Krankenhäusern hingegen sind alle Leistungen erlaubt, die nicht ausdrücklich vom Bundesausschuss verboten worden sind. Diese Regelung soll künftig auch für die Spezialärzte gelten.
"Wir haben in der letzten Zeit genug Probleme mit beschichteten Stents gehabt, die verwachsen und dann Schlaganfälle auslösen oder mit Hüftendoprothesen, die Probleme machen", kritisiert Weller. Da sei die Einführung eines Verbotsvorbehalts im ambulanten Sektor bedenklich.

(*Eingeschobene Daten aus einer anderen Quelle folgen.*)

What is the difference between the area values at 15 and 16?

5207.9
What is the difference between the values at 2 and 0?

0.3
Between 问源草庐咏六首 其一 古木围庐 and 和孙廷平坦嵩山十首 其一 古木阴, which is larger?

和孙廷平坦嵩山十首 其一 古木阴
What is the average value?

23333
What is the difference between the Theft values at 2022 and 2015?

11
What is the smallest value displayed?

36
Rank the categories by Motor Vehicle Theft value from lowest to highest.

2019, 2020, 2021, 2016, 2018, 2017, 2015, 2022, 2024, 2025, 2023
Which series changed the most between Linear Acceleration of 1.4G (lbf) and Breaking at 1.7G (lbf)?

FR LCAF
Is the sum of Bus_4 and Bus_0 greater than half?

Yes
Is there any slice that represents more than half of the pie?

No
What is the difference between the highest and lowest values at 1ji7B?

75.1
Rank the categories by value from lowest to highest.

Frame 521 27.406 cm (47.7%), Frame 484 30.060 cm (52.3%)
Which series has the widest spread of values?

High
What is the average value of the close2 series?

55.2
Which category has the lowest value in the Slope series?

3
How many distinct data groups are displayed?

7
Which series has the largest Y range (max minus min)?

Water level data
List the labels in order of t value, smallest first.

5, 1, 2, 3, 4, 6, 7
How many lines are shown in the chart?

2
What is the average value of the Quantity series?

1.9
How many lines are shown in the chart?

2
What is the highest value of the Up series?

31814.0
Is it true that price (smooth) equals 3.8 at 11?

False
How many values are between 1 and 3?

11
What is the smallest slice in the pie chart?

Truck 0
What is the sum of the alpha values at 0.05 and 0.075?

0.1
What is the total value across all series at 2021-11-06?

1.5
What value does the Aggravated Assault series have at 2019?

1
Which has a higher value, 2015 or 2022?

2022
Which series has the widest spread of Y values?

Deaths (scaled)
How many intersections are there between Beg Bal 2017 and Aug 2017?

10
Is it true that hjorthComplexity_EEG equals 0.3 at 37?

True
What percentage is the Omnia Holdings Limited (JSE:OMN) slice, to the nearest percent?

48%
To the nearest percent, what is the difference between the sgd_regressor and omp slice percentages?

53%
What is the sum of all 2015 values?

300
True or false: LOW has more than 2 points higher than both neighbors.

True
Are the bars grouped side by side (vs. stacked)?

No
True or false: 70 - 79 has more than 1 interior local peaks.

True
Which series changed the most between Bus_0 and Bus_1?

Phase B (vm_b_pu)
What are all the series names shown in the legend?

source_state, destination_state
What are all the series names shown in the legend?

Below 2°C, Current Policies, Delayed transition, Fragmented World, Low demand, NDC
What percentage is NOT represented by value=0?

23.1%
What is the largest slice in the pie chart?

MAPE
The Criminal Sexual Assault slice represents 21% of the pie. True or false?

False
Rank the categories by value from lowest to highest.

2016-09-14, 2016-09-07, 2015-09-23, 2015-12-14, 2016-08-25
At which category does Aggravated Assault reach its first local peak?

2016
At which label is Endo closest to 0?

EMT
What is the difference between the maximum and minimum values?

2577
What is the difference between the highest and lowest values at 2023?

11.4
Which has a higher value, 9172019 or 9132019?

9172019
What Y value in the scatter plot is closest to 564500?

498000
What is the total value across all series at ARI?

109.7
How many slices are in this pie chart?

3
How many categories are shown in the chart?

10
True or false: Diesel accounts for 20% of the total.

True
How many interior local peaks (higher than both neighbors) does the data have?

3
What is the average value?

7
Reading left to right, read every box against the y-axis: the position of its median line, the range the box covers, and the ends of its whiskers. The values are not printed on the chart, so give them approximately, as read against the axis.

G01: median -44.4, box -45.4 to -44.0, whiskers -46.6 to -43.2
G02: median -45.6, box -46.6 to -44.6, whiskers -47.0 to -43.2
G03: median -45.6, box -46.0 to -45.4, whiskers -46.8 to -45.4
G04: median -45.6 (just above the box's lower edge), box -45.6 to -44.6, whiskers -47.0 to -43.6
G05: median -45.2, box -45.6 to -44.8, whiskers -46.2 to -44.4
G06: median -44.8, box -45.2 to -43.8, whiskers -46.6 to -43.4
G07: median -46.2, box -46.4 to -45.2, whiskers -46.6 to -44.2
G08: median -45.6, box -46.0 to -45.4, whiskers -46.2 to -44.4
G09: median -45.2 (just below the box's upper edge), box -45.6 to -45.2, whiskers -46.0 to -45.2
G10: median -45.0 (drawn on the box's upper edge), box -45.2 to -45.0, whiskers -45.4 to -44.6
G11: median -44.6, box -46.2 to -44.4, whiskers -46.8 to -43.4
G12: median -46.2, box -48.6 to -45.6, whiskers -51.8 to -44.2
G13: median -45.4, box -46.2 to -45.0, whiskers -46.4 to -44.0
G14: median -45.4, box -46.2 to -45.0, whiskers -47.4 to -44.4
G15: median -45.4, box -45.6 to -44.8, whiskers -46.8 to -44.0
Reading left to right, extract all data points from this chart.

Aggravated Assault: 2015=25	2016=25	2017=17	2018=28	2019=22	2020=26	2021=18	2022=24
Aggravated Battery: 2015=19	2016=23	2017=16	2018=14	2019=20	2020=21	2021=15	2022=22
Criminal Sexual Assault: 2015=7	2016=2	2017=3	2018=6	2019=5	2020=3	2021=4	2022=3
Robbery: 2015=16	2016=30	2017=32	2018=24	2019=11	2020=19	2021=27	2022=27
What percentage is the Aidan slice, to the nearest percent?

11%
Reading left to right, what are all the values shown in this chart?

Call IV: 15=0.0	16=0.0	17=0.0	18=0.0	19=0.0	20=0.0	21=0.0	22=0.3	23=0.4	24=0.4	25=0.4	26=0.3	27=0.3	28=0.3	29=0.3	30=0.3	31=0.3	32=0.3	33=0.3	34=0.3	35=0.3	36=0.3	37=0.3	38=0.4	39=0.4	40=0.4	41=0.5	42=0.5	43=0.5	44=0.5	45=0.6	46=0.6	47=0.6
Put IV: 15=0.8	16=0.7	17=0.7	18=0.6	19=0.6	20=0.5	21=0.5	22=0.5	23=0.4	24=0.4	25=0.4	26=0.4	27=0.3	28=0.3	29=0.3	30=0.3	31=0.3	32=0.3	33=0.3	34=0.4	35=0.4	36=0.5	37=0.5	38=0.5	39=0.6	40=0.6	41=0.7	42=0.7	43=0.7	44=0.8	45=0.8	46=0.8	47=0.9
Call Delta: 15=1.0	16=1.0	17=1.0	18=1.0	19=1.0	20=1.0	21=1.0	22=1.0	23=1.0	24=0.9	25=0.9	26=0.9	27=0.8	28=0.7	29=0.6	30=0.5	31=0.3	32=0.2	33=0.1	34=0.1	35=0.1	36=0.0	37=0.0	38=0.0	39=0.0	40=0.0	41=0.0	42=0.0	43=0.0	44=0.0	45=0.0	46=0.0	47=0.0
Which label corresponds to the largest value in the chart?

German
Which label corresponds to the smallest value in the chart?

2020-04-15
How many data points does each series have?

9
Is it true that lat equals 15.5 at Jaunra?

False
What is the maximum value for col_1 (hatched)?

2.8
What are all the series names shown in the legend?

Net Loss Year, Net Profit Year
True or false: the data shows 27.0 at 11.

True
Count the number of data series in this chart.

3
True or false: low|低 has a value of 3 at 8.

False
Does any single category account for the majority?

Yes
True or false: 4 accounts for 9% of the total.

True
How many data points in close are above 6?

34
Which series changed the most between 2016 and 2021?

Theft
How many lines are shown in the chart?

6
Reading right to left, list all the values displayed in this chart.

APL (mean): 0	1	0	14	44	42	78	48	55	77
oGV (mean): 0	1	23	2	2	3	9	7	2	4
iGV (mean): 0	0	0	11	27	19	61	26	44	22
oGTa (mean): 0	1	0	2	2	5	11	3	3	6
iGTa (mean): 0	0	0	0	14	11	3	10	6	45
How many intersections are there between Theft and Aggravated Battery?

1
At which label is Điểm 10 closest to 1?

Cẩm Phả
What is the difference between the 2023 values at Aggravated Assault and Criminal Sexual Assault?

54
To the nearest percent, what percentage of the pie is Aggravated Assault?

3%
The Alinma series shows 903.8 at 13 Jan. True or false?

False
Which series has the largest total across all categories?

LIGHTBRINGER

Außerdem fürchtet er, dass "perspektivisch bei den Kosten für die spezialfachärztliche Versorgung die Post abgehen wird". Seiner Auffassung nach werden im Versorgungsgesetz zwar die wesentlichen Herausforderungen benannt, die sich in der GKV stellen.
Doch Wellers Wunschliste an den Gesetzgeber und an die anderen Akteure im Gesundheitswesen ist noch lang. Dazu zählen unter anderem Abschläge auf die Vergütung in unterversorgten Regionen, die Möglichkeit befristeter Zulassungen.
Zudem hofft er, dass sich die "Phobie vor Messbarkeit und Ergebnisqualität" legen wird.